One of the limitations of the study has been the usage of the permeation chemical DMSO. Although FDA approved for some applications, it does have some minor side effects including skin rash, nausea, and headache [37], [38]. Another limitation is that tissue samples were incubated with the WGA-fluorophore solution for 1 hour which would not be clinically feasible. These and other limitations will be addressed through additional studies to determine the most adequate composition of AF350-WGA solution for clinically relevant cancer detection.

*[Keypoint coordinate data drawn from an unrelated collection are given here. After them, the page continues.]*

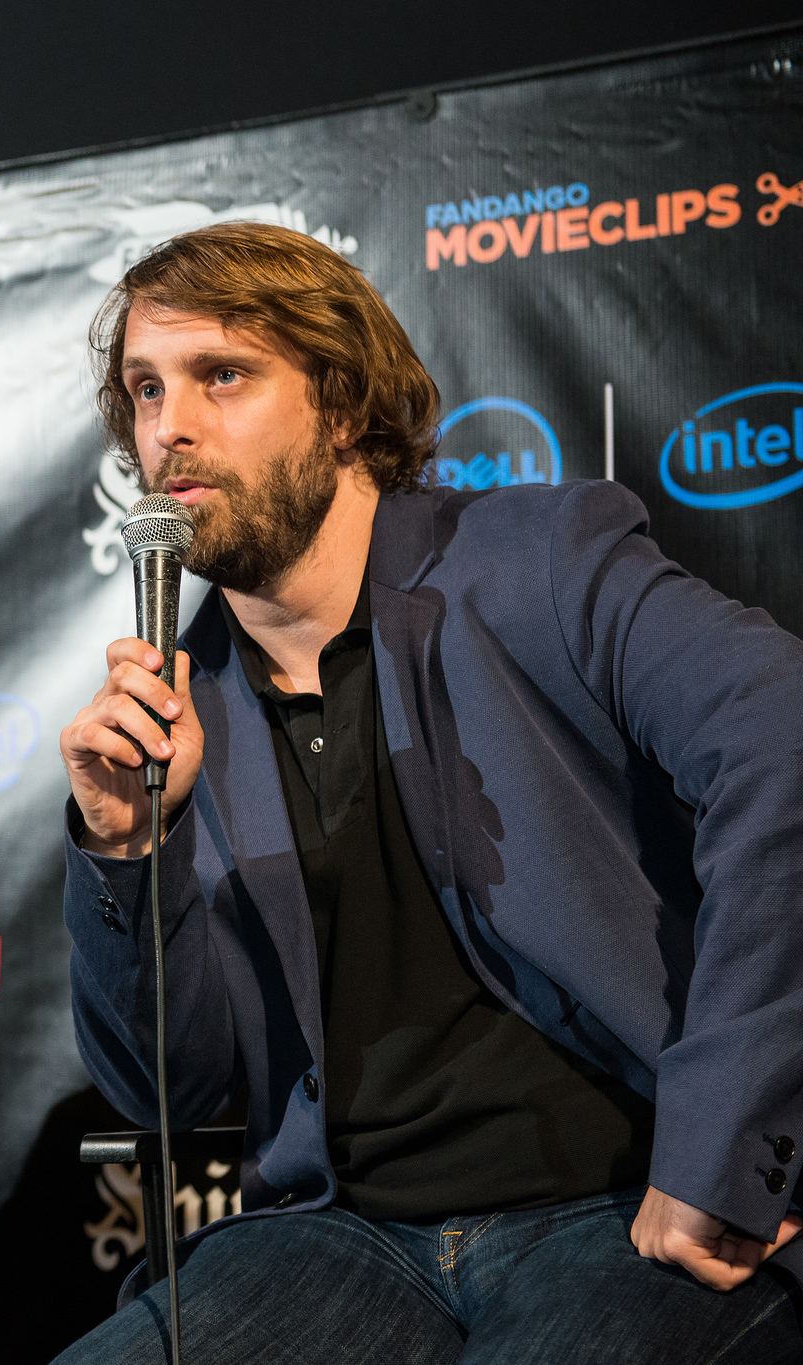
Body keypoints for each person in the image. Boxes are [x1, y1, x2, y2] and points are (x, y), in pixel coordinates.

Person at [53, 222, 803, 1363]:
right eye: (145, 392)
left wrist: (722, 1145)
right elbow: (177, 1085)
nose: (171, 430)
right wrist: (122, 854)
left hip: (619, 1203)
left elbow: (779, 737)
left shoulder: (539, 559)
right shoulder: (175, 702)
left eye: (223, 377)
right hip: (336, 1237)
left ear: (342, 406)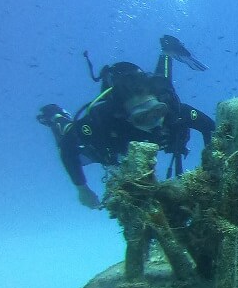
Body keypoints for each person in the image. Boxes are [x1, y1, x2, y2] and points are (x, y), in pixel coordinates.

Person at [37, 35, 215, 209]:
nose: (155, 122)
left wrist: (211, 168)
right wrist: (82, 189)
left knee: (164, 81)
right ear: (126, 117)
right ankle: (56, 116)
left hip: (157, 95)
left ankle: (166, 53)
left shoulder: (171, 109)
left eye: (157, 111)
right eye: (142, 117)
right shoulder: (101, 123)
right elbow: (67, 148)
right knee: (74, 140)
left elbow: (209, 127)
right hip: (114, 144)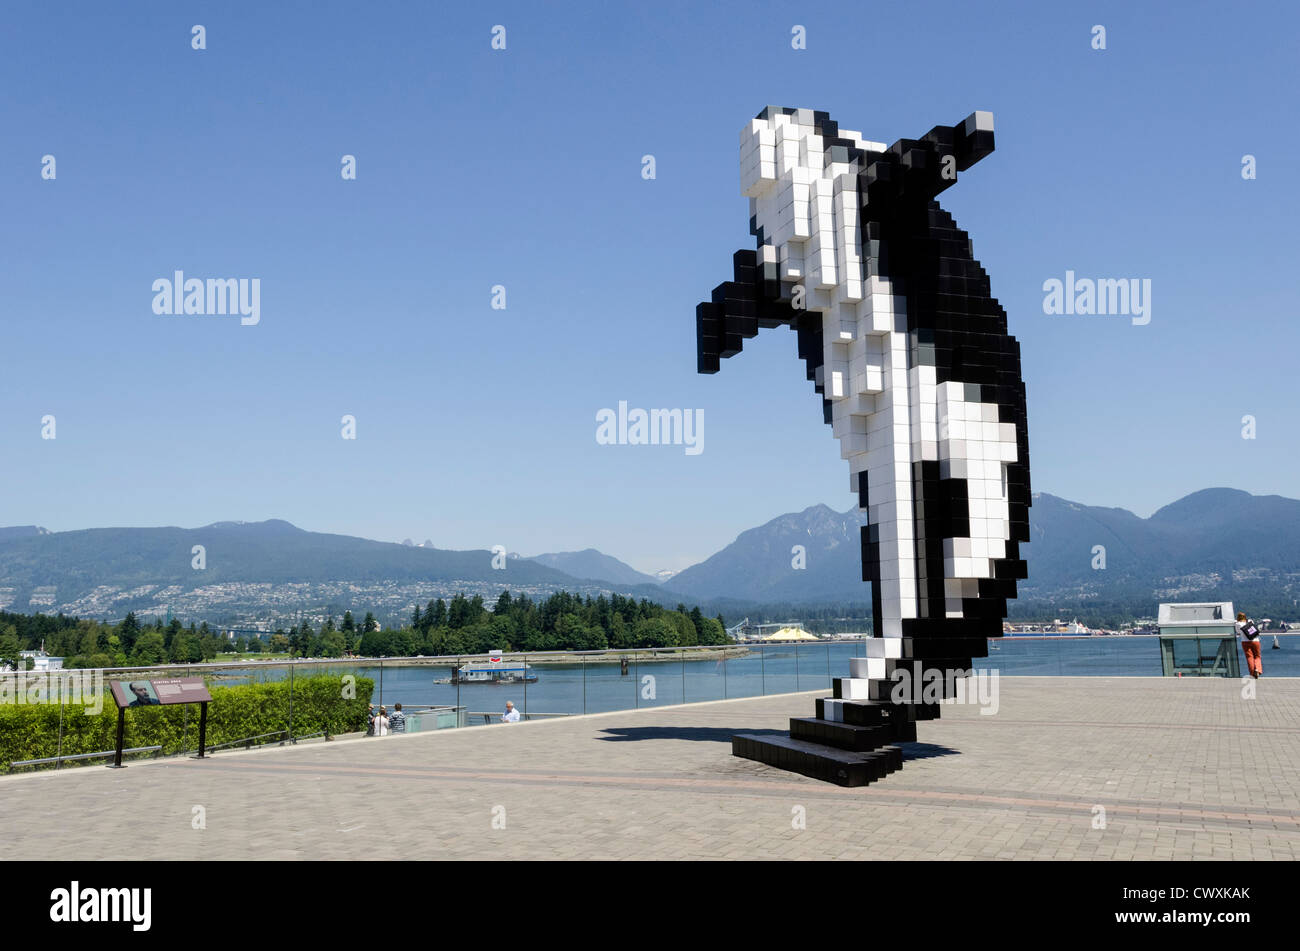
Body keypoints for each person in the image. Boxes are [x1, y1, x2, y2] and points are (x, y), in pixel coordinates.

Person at [1236, 612, 1263, 678]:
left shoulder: (1237, 624)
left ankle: (1252, 673)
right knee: (1257, 656)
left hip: (1245, 642)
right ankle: (1257, 669)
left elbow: (1238, 632)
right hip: (1255, 640)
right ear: (1245, 617)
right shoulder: (1250, 621)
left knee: (1249, 657)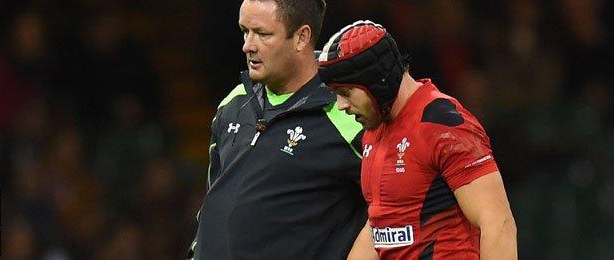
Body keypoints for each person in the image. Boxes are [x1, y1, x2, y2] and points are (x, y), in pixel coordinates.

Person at [318, 21, 517, 259]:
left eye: (346, 93)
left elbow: (498, 224)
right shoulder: (374, 130)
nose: (341, 106)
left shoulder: (443, 124)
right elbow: (381, 224)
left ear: (376, 81)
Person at [187, 1, 369, 259]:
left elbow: (393, 205)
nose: (247, 45)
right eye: (244, 31)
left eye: (262, 34)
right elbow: (214, 200)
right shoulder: (234, 102)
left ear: (301, 37)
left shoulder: (346, 112)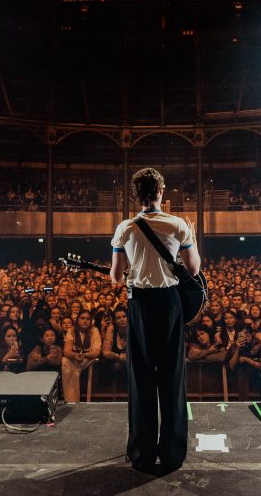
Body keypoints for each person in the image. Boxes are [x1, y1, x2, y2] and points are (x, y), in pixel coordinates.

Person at [109, 167, 200, 475]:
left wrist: (133, 268)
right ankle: (173, 454)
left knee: (142, 378)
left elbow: (114, 276)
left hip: (139, 305)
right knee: (173, 377)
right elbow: (194, 269)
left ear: (135, 195)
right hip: (170, 304)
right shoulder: (177, 225)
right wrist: (194, 239)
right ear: (162, 191)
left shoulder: (125, 228)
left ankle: (142, 453)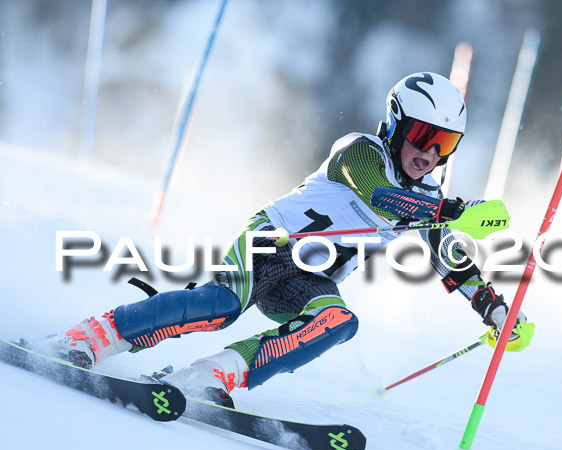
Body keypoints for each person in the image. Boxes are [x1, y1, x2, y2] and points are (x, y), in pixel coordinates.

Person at [44, 72, 531, 408]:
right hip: (268, 245)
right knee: (220, 306)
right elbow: (384, 199)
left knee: (338, 320)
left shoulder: (429, 195)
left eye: (443, 145)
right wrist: (457, 211)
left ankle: (210, 377)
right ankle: (87, 338)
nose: (428, 153)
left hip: (309, 275)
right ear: (396, 123)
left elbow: (451, 259)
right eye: (422, 135)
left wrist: (493, 308)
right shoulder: (359, 152)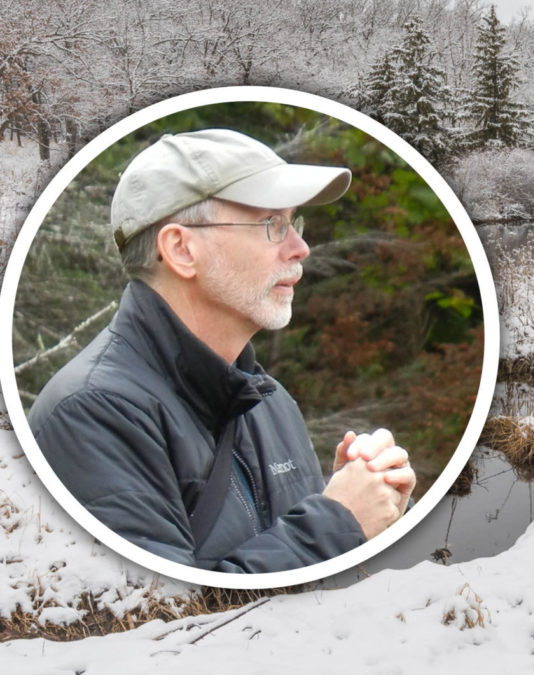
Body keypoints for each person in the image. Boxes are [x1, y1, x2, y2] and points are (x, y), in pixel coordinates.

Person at [28, 128, 416, 573]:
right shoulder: (92, 415)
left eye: (295, 223)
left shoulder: (268, 401)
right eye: (272, 224)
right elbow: (161, 622)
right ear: (181, 249)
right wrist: (335, 522)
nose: (300, 248)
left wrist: (364, 512)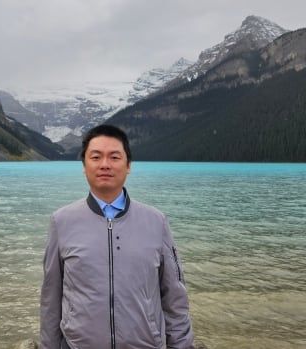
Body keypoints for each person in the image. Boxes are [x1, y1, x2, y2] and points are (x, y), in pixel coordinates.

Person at [40, 124, 194, 349]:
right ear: (84, 166)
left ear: (128, 165)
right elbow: (50, 301)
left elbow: (175, 298)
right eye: (95, 157)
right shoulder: (61, 222)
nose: (105, 165)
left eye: (114, 157)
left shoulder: (156, 222)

This study investigated the efficacy of fluorescence imaging using topically applied lectin-fluorophore conjugates as compared to conventional tissue autofluorescence in distinguishing tumor tissue. The results revealed that the changes in glycosylation could differentiate normal from cancerous tissues in the oral cavity with high SNRs. Therefore, this technique seems promising as a non-invasive screening method for premalignant and malignant mucosal tumors, and as a method for defining surgical margins and monitoring cellular changes over time. Provided technologies that target cancer on a molecular level, clinicians could effectively recognize lesions in earlier stages, thereby enabling early detection and treatment. To further evaluate this approach for oral cancer screening, in vivo testing with a larger sample size needs to be performed to obtain sensitivity and specificity values. Nevertheless, to the best of our knowledge, the authors have, for the first time, demonstrated that topical application of lectin probes to mucosal epithelial tissues followed by molecular imaging of the tissues can be used to spatially differentiate cancerous and normal tissue of the oral cavity.